The federal government helps small businesses get an opportunity to subcontract on federal prime contracts.
Prime contractors work directly with the government. They manage any subcontractors, and are responsible for ensuring that the work is completed as defined in the contract.
To become a prime contractor, you must first register your business with the System for Award Management (SAM). You can search for federal contracting opportunities through FedBizOpps, and GSA Schedules. You can post your subcontracting opportunities to the Subcontracting Network database.
You can find historical award information with the Federal Procurement Database Systems – Next Generation.
Subcontracting with small businesses
Unlike prime contractors, subcontractors do not work directly with the government, but instead work for other contractors.
Some government contracts require large companies to subcontract with a small business. This creates more opportunities for small businesses to get involved in federal contracting.
Subcontracting opportunities are posted in the following directories:
- Subcontracting Network database
- General Services Administration’s Subcontracting Directory for Small Businesses
- Department of Defense Subcontracting Opportunity Directory
- SBA’s Directory of Federal Government Prime Contractors with a Subcontracting Plan
Awards with subcontracting plans
Some federal contracts require a subcontracting plan to outsource work to a small business subcontractor. Contracting officers can include specific subcontracting goals for the prime contractor to try to meet.
In its proposal to a large business, a small businesses must self-certify as small for the NAICS code on the solicitation. If a small business fails to do this, a subcontract will not count toward small business subcontracting goals.
Any large business can publish outreach events, notices of sources sought, and solicitations for subcontracting work to the subcontracting database, in an effort to locate small business subcontractors.
You can also use the Dynamic Small Business Search to find small businesses. Contact a Procurement Technical Assistance Center for more help finding small businesses to subcontract.
For additional guidance about complying with prime contractor requirements, contact Subcontracting Program Assistance (SPA).
Limitations on subcontracting
Under certain kinds of set-aside contracts, small business prime contractors are required to perform minimum levels of work.
Subcontracting limitations are part of the governing rules and responsibilities that all contractors should be familiar with.
The limitations on subcontracting are fully defined in 13 CFR 125.6.
Any prime contractor with a subcontracting plan can be selected for a subcontracting compliance review. The review confirms the prime is following relevant regulations, processes, procedures, and the subcontracting plan.
If you’re selected for review, a CMR or an official from the awarding agency will contact your government point of contact.
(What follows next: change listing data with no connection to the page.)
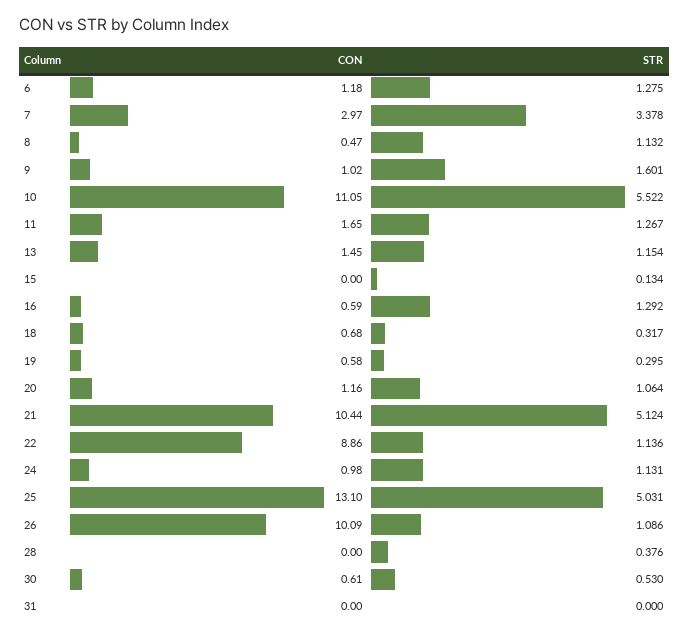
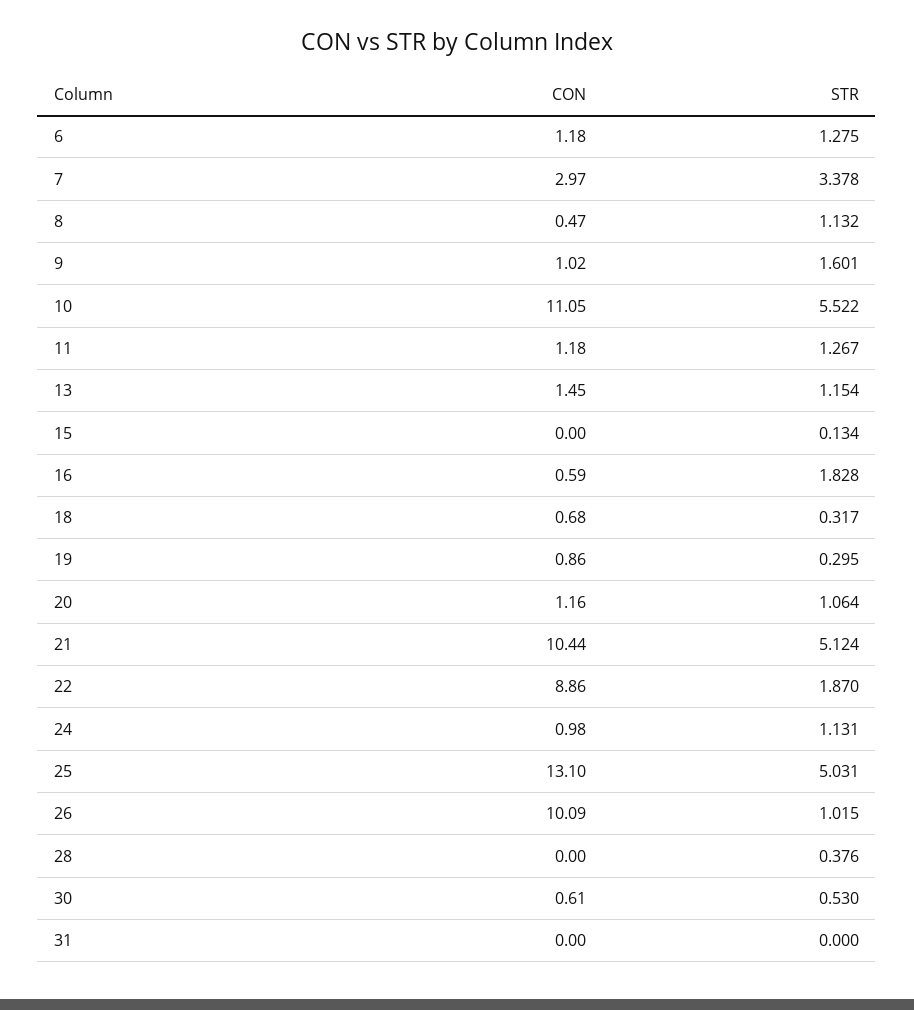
CON, 11: 1.65 -> 1.18
STR, 16: 1.292 -> 1.828
CON, 19: 0.58 -> 0.86
STR, 22: 1.136 -> 1.87
STR, 26: 1.086 -> 1.015

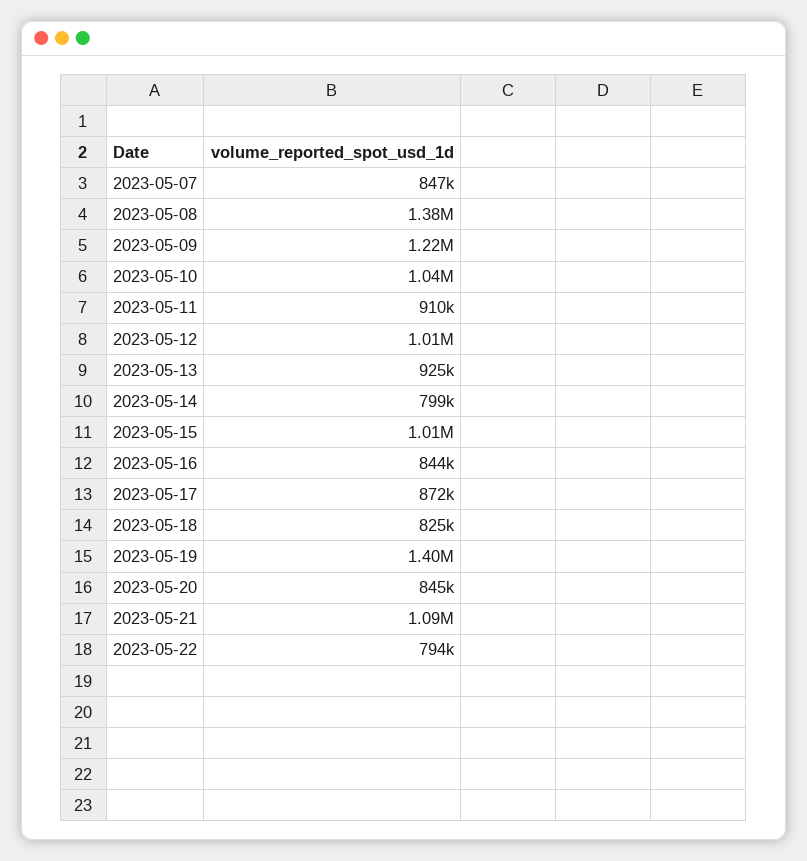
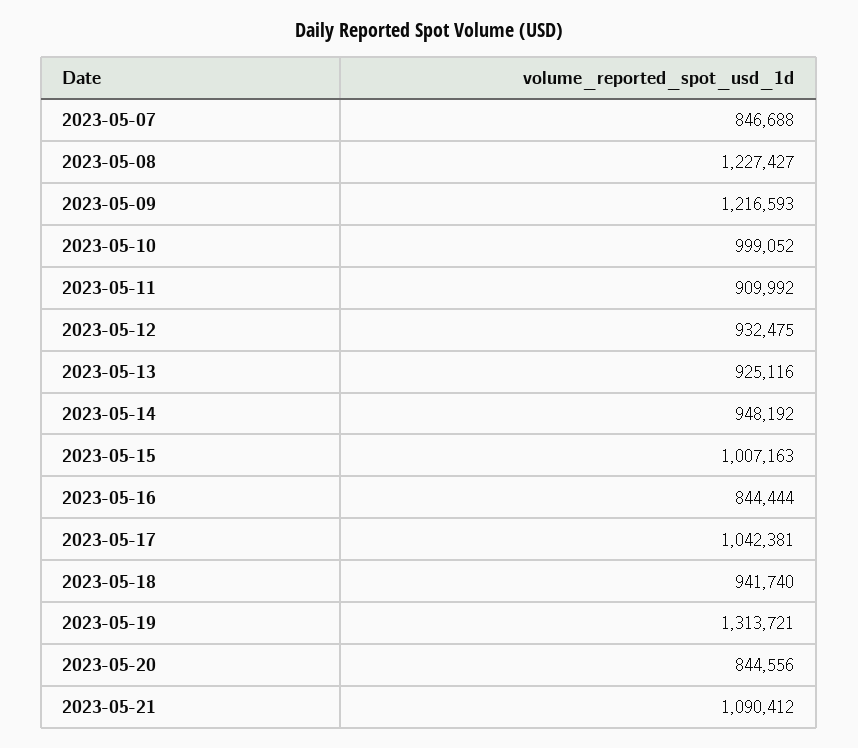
2023-05-08: 1380000 -> 1227427
2023-05-10: 1040000 -> 999052
2023-05-12: 1010000 -> 932475
2023-05-14: 799000 -> 948192
2023-05-17: 872000 -> 1042381
2023-05-18: 825000 -> 941740
2023-05-19: 1400000 -> 1313721
2023-05-22: 794000 -> none

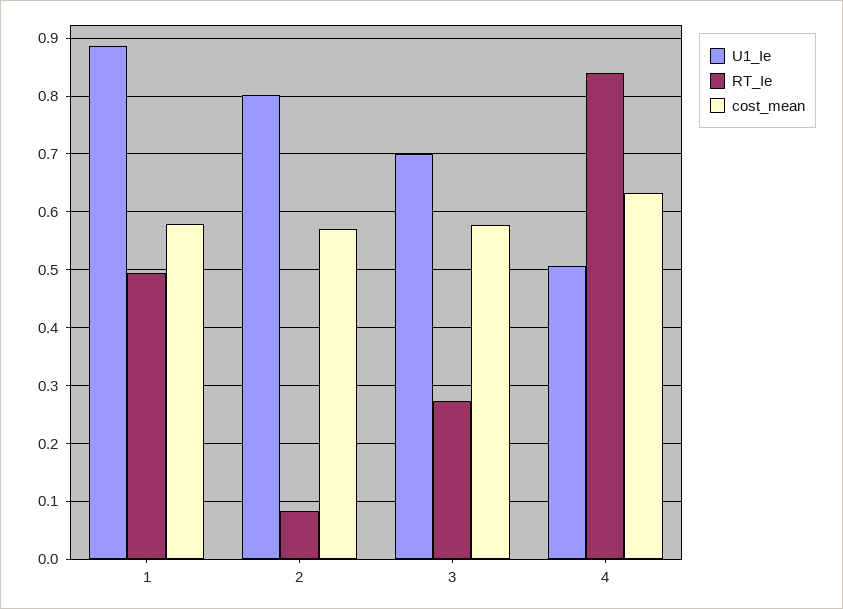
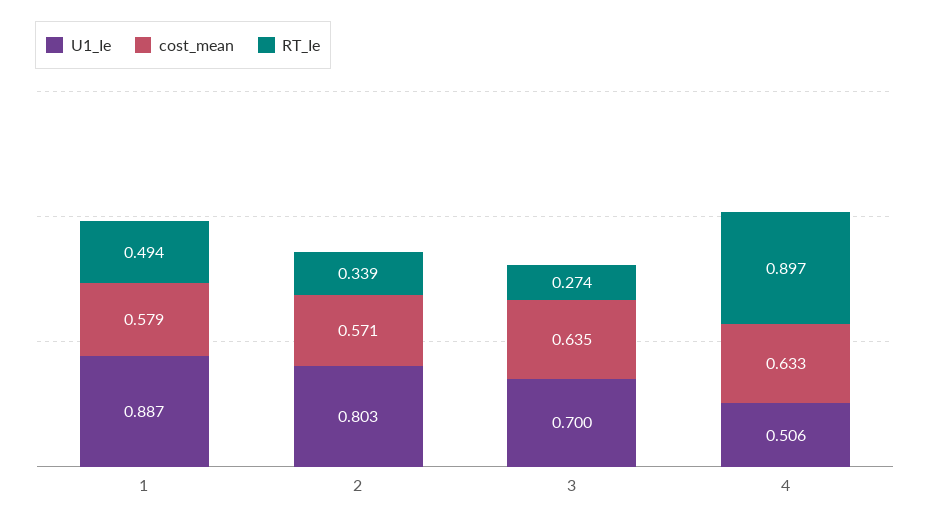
RT_Ie, 2: 0.08 -> 0.339
cost_mean, 3: 0.58 -> 0.635
RT_Ie, 4: 0.84 -> 0.897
The review will rate the prime contractor’s level of conformity and identify any deficiencies that need to be addressed.
If the review identifies any deficiencies, the prime contractor must submit a corrective action plan to their CMR. The CMR will follow up with the contractor several months later to see if the corrective action plan was followed. The entire compliance review will be documented in the contract file.
Failing to address any deficiencies could result in negative past performance ratings, which can affect your future ability to receive federal contracts. It could also cause you to be assessed liquidated damages according to FAR 52.211-11 and FAR 52.211-12.
Large business contractors must ensure lower-tier subcontractors adhere to the requirements of subcontracting-related contract clauses. This includes monitoring and enforcing compliance with flow-down clauses, subcontracting plans, subcontract reporting, and subcontracting goals.
Prime contractors may be required to “flow down” some clauses of their contract to subcontractors. When that’s the case, obtain an acceptable flow-down subcontracting plan from your commercial market representative.
To track compliance with subcontracting requirements, large businesses are required to submit regular subcontract reports using the Electronic Subcontract Reporting System (eSRS). You’ll need to submit reports even if you don’t have any active subcontracts for the reporting period.
Subcontracting rules and regulations
The rules and regulations that govern the subcontracting program are fully defined in the Code of Federal Regulations, the Federal Acquisition Regulations, and supplements that are individually published by federal agencies.
Here are some of the most-used subcontracting program regulations:
- 13 CFR 121.404: When is the size status of a business concern determined?
- 13 CFR 121.410: What are the size standards for SBA’s Section 8(d) Subcontracting Program?
- 13 CFR 121.411: What are the size procedures for SBA’s Section 8(d) Subcontracting Program?
- 13 CFR 125.3: What types of subcontracting assistance are available to small businesses?
- FAR 19.7: The Small Business Subcontracting Program
- FAR 52.212-5: Contract Terms and Conditions Required to Implement Statutes or Executive Orders — Commercial Items
- FAR 52.219-8: Utilization of Small Business Concerns
- FAR 52.219-9: Small Business Subcontracting Plan
- FAR 52.244-6: Subcontracts for Commercial Items
Training and education
The SBA provides free training to both prime contractors and subcontractors. The courses are held online, and you don’t need to register ahead of time.